Wednesday, April 17, 2013

The Road to Chimayo

This is not a sacred shrine.
The signs say, “Pilgrims turn here.”


There are thousands of pilgrims who walk to the Santuario de Chimayo, every April, for the Magic Dirt. Maybe getting them off the highway helps ensure their safety.


I wonder how many have been killed on their way to being healed?



The detours lead to water/aid stations.
Aid stations for religious pilgrims? I thought the whole point was to suffer.
I checked-out the stock in a cooler under one of the blue safety tents- no beer.
They were suffering.

Most of the detours lead back to the killer highway, but we see one which has redirected a fair amount of pilgrims to a road heading out towards the low pinon covered hills.
Go with the flow, que no?

Ben takes the next exit and finds a side road. It winds us past dilapidated homes and trailers, past the huge scrap metal, chicken-wire and concrete buffalo head sculpture, to an intersection at the road the detoured pilgrims are wandering down. We see a building, and what appears to be a small cemetery, so we hang a right and turn in.
 
I see a roadside shine- they mark the spot where somebody has died, so I get out of the car and cross the narrow street. Ben stays in the car- he’s closing his 3rd deal of the day on his cell.

I kneel in front of it, framing my first shot.
That I look like a supplicant pilgrim is not lost on me.
I almost make the sign of the cross- probably should have.

I have been on my knees in the ordinary dusty dirt for 30 seconds when I hear a voice.

God?!?
No answer...

I look behind me and see two guys in a car. Big Guys.
I  get up and point to my ears as I walk towards their car.
Sorry- didn’t hear you. Wassup?

You can’t take pictures here.

Why not? I’m a photographer.
That’s Sacred Stuff.

Sacred stuff?

You’re on the reservation, all the Stuff is Sacred.
You can’t take pictures.

Hey, sorry, I didn’t know.
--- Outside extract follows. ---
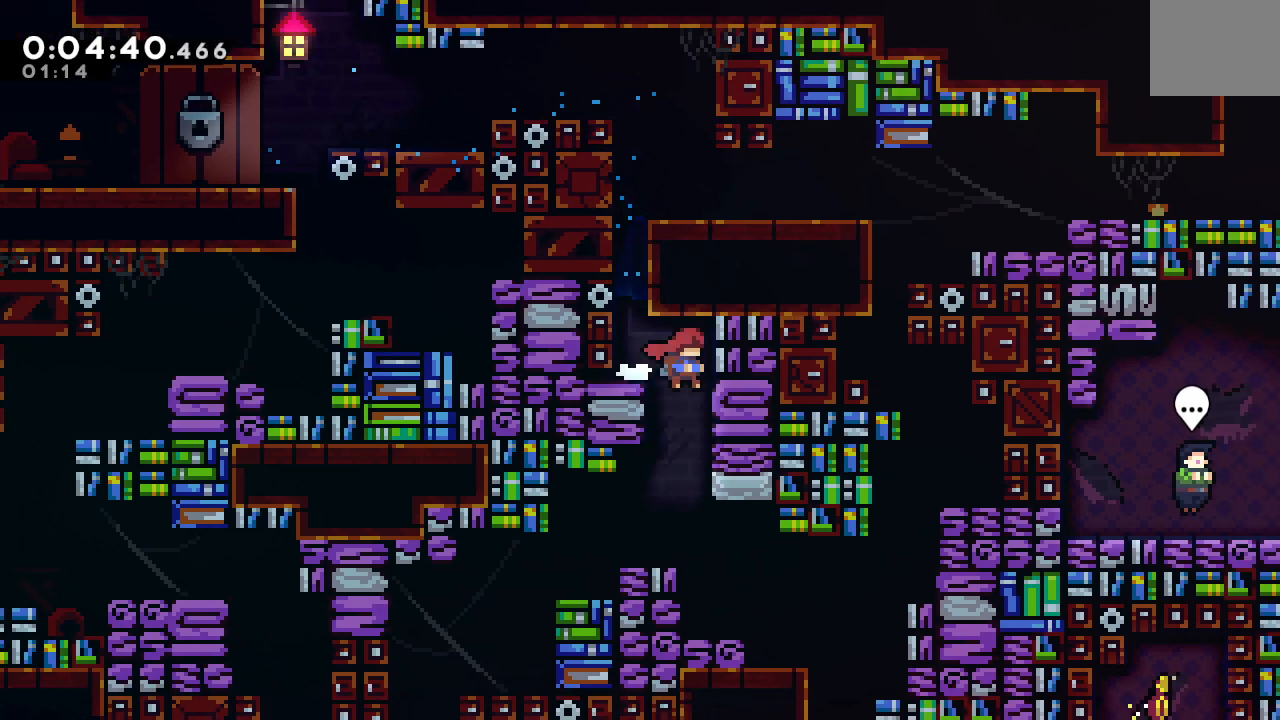
{"dt_ms": 500, "buttons": ["DPAD_RIGHT"], "left_stick": "center", "right_stick": "center", "events": [[17, "CROSS", "down"], [150, "CROSS", "up"], [150, "DPAD_DOWN", "up"], [150, "DPAD_RIGHT", "down"]]}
No problem.
I turn to leave.

You have to get rid of the pictures you’ve taken.
I haven’t taken any.

Show us your camera.

I haven’t taken any, you’ll just have to trust me.
A shameless appeal to their religious sense of compassion and tolerance.
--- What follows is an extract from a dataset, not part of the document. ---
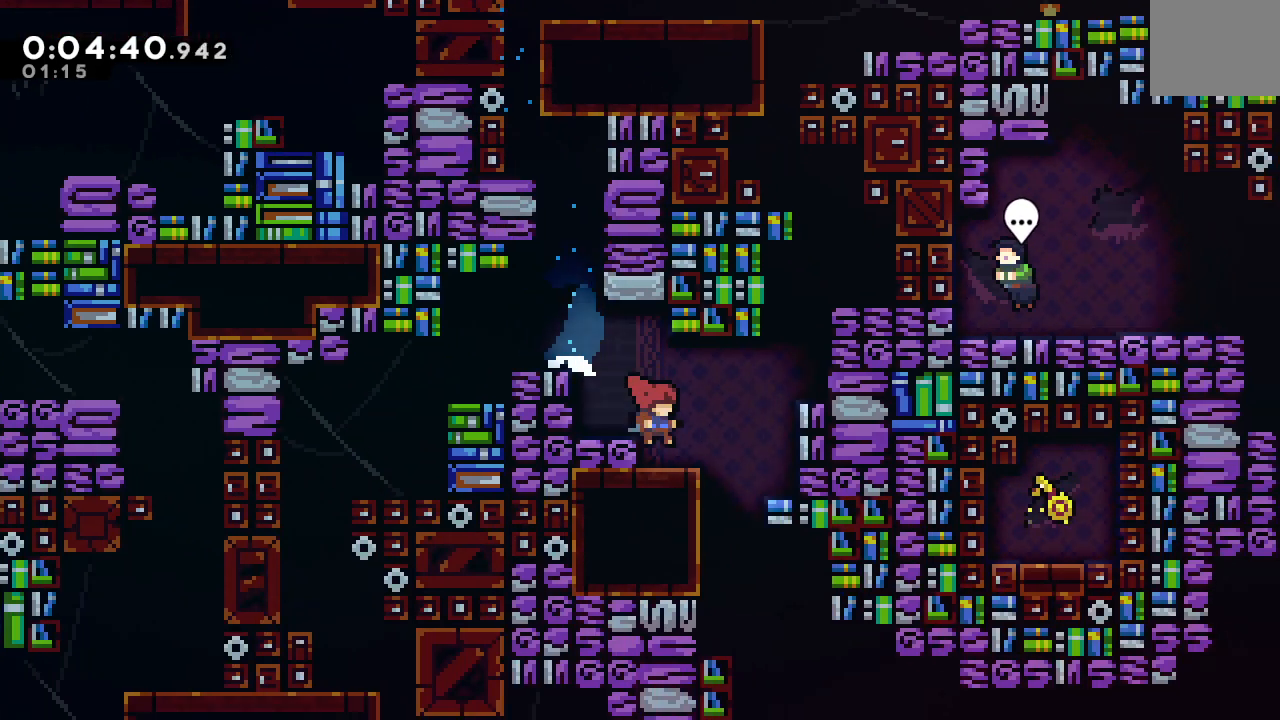
{"dt_ms": 500, "buttons": ["CROSS", "DPAD_DOWN", "DPAD_RIGHT"], "left_stick": "center", "right_stick": "center", "events": [[183, "DPAD_RIGHT", "up"], [400, "DPAD_RIGHT", "down"], [417, "DPAD_DOWN", "down"], [467, "CROSS", "down"]]}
If you don’t show us your camera, we’ll call the tribal police.
They’ll confiscate it without even checking.
I look in the car. The driver’s holding a 2-way radio.
So much for compassion and tolerance.

My camera is kinda expensive.
I can’t afford to have it taken away, especially by cops in a nation that is not subject to most of the laws of the in the U.S. of A.

I remember how this would be going down if I’d been shooting film- like back in the day.
They’d be demanding the film roll.
I gotta CF card.

(Silver nitrate coated gelatin on a plastic base is not totally extinct. Lomographers still use it.)
 
Didn’t you see the NO PHOTOS sign back there?
No, I didn’t.
Didn’t you see the NO PHOTOS sign at the entrance?
Nope.

I hold the camera so the Big Guy in the passenger seat can see the screen.
Here, look- this is the last picture I took.
See those hands in front on that woman’s face? They’re my daughters hands.
She didn’t want me to take her picture so she put them up so I couldn’t, but I took it anyhow.

Damn. Bad move.

The screen turns off after 6 seconds.
I take back my camera. They don’t stop me.
Well, okay then. . . I’ll get a few shots of the pilgrims and be on my way.
You can’t take pictures here.

Not even of the pilgrims?
You can’t take pictures here.

But they’re not tribal members.
You can’t take pictures here.

I can't take pictures here?
You can’t take pictures here.

Clearly, more is going on here than I know. Go figure.
How does it work?
What’s all the Stuff?

The surrounding space and everything in it is a Sacred Object, or just some stuff? They said all the stuff, but that's a lot of stuff, ya know?
If you take a picture in the Sacred Space of something that is not sacred, like a sinner Pilgrim, and a tree or a car or a shrine that lives in the Sacred Space is in the background, it would louse up the Sacred Space? 

All of it? Some of it? Are cars on the res sacred?
They don’t allow any pics just to be on the safe side?

If it’s all Sacred, does anything happen to those who pass through it?
Are they transmogrified into a sacred object, or left untouched?
I’m now a sacred photographer?
If I am, can I take a self portrait?
Is my camera now sacred, too?

Some folks think photographs steal the souls of those photographed.
Is this part of the no photo deal? A Sacred Camera would steal a soul or a shrine?
What on earth for? What good is it being a Sacred Being if I’m not in control of my own Sacredness?

I’m totally freaking confused. I feel like I'm 8 again.
Man, it’s no wonder Father McDonald asked the Pope to excommunicate me in the 3rd grade.

HUH?!?
The voices are talking to me again...

You can take your pictures once they turn off on to 503.
I’m guessing that must be the boundary line of the rez-soul-space.
I don’t ask for confirmation of my theory.

It’s time to go.
I get back in the car and start to tell Ben the story as we head to the highway.

On the way out we see a large sign, with red letters, saying NO PHOTOS.
When we get to the entrance there is another, even bigger sign, saying THE SAME THING.

No wonder they didn’t want to take my word for it I hadn’t shot anything.
Who could not have seen these? Only the blind on their way to the Magic Dirt to be healed.

What happened finally became clear. I’m slow, but I’m not stupid.
These are the words I live by.

The side road, with no signs, dumped us out onto the pilgrim cut-off road, well past the entrance, where there were signs.
It was a miracle we didn't see them.

We see a fair amount of un-photographed sacred roadside shrines on the way out.

There’s a lot of death here, Ben notes.